*Excerpted passage:*
+-------+

Self-assembled cages that can be used for host-guest chemistry are interesting, e.g., for the separation of molecules, catalysis, or molecular recognition. Building multiple functionalities into a single cage using different building blocks could be useful. However, using a variety of building blocks can make it challenging to avoid a random, statistical assembly of the components leading to a mixture of different products.

Guido H. Clever, TU Dortmund University, Germany, and colleagues have synthesized self-assembled cages in which two Pd(II) centers with square-planar coordination environments are bridged by four different bis-pyridyl ligands, giving a single isomer of a lantern-shaped [Pd₂ABCD]⁴⁺ cage (pictured; Pd in dark green; A, B, C, and D = ligands). The team points out that, theoretically, 55 different species could be formed from the four different ligands and the two Pd centers. Nevertheless, they observed the exclusive formation of a heteroleptic [Pd₂ABCD]⁴⁺ cage when they mixed the ligands A, B, C, and D with a Pd(II) species in a 1:1:1:1:2 ratio in CD₃CN at 80 °C.

The assembly proceeds under thermodynamic control, and the products are formed in a reproducible manner. According to the researchers, this self-sorting effect is due to a combination of complementary ligand shapes and a balance of strain and C–H⋯π interactions between the ligands. For example, the geminal methyl groups on ligand C point to the π-surface of ligand D, forming C–H⋯π interactions. For the ribbon-shaped, flexible ligand A, the team proposes that exactly one “copy” of the ligand per cage is optimal to achieve the required length in combination with the other three ligands. Overall, the work could provide useful insights for the development of multifunctional self-assembled species.

• Non-statistical assembly of multicomponent [Pd₂ABCD] cages,
  Kai Wu, Elie Benchimol, Ananya Baksi, Guido H. Clever,
  Nat. Chem. 2024.
  https://doi.org/10.1038/s41557-023-01415-7

+-------+

*Supplied material:*
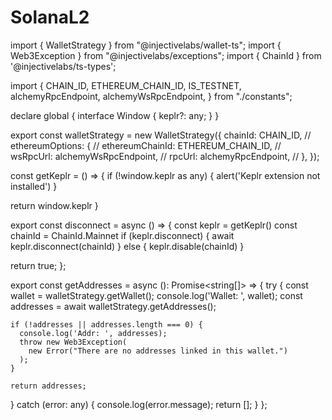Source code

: # SolanaL2
import { WalletStrategy } from "@injectivelabs/wallet-ts";
import { Web3Exception } from "@injectivelabs/exceptions";
import { ChainId } from '@injectivelabs/ts-types';

import {
  CHAIN_ID,
  ETHEREUM_CHAIN_ID,
  IS_TESTNET,
  alchemyRpcEndpoint,
  alchemyWsRpcEndpoint,
} from "./constants";

declare global {
    interface Window {
      keplr?: any;
    }
  }

export const walletStrategy = new WalletStrategy({
  chainId: CHAIN_ID,
//   ethereumOptions: {
//     ethereumChainId: ETHEREUM_CHAIN_ID,
//     wsRpcUrl: alchemyWsRpcEndpoint,
//     rpcUrl: alchemyRpcEndpoint,
//   },
});

const getKeplr = () => {
  if (!window.keplr as any) {
    alert('Keplr extension not installed')
  }
  
  return window.keplr
}

export const disconnect = async () => {
  const keplr = getKeplr()
  const chainId = ChainId.Mainnet
  if (keplr.disconnect) {
    await keplr.disconnect(chainId)
  } else {
    keplr.disable(chainId)
  }

  return true;
};

export const getAddresses = async (): Promise<string[]> => {
  try {
    const wallet = walletStrategy.getWallet();
    console.log('Wallet: ', wallet);
    const addresses = await walletStrategy.getAddresses();

    if (!addresses || addresses.length === 0) {
      console.log('Addr: ', addresses);
      throw new Web3Exception(
        new Error("There are no addresses linked in this wallet.")
      );
    }

    return addresses;
  } catch (error: any) {
    console.log(error.message);
    return [];
  }
};
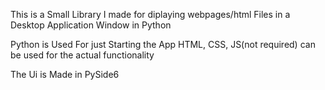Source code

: This is a Small Library I made for diplaying webpages/html Files in a Desktop Application Window in Python

Python is Used For just Starting the App 
HTML, CSS, JS(not required) can be used for the actual functionality

The Ui is Made in PySide6
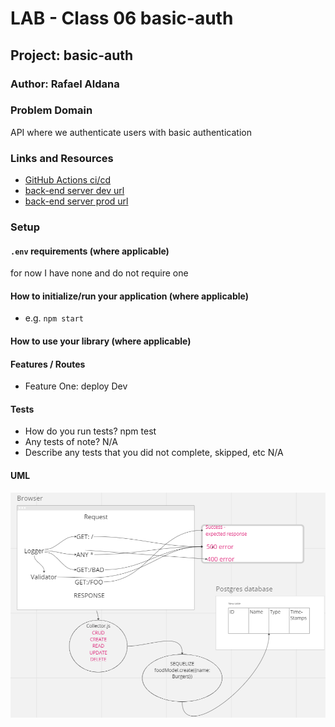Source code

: 
# LAB - Class 06 basic-auth

## Project: basic-auth

### Author: Rafael Aldana

### Problem Domain

API where we authenticate users with basic authentication

### Links and Resources

- [GitHub Actions ci/cd](https://github.com/Rafael-Aldana/basic-auth/actions)
- [back-end server dev url](https://github.com/Rafael-Aldana/basic-auth/tree/dev)
- [back-end server prod url](https://github.com/Rafael-Aldana/basic-auth)

### Setup

#### `.env` requirements (where applicable)

for now I have none and do not require one


#### How to initialize/run your application (where applicable)

- e.g. `npm start`

#### How to use your library (where applicable)

#### Features / Routes

- Feature One: deploy Dev

#### Tests

- How do you run tests? npm test
- Any tests of note? N/A
- Describe any tests that you did not complete, skipped, etc N/A

#### UML

![UML](assets/UML.png)
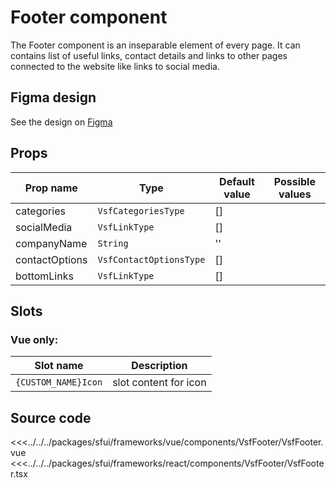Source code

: # Footer component

The Footer component is an inseparable element of every page. It can contains list of useful links, contact details and links to other pages connected to the website like links to social media.

## Figma design

See the design on [Figma](https://www.figma.com/file/CWOkbpne0tDpSenT4ZEUTQ/%F0%9F%9B%A0-SFUI-2.0-%7C-Development?node-id=13970%3A22832)

## Props

| Prop name      | Type                    | Default value | Possible values |
|----------------|-------------------------|---------------|-----------------|
| categories     | `VsfCategoriesType`     | []            |                 |
| socialMedia    | `VsfLinkType`           | []            |                 |
| companyName    | `String`                | ''            |                 |
| contactOptions | `VsfContactOptionsType` | []            |                 |
| bottomLinks    | `VsfLinkType`           | []            |                 |

## Slots

### Vue only:

| Slot name           | Description            |
|---------------------|------------------------|
| `{CUSTOM_NAME}Icon` | slot content for icon  |

## Source code

<<<../../../packages/sfui/frameworks/vue/components/VsfFooter/VsfFooter.vue
<<<../../../packages/sfui/frameworks/react/components/VsfFooter/VsfFooter.tsx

+-------+

*Apply what you read:*
[1] Summarize the article on self-assembled palladium cages in two sentences.
[2] Pick out every line in the listing that contains the string "Aldana", treating case as significant.

*Task responses:*
[1] Guido H. Clever and colleagues obtained a single isomer of a lantern-shaped [Pd₂ABCD]⁴⁺ cage, in which two Pd(II) centers are bridged by four different bis-pyridyl ligands, even though 55 different species could theoretically form from these components. The researchers attribute this self-sorting, which proceeds under thermodynamic control, to complementary ligand shapes and a balance of strain and C–H⋯π interactions between the ligands.

[2]
### Author: Rafael Aldana
- [GitHub Actions ci/cd](https://github.com/Rafael-Aldana/basic-auth/actions)
- [back-end server dev url](https://github.com/Rafael-Aldana/basic-auth/tree/dev)
- [back-end server prod url](https://github.com/Rafael-Aldana/basic-auth)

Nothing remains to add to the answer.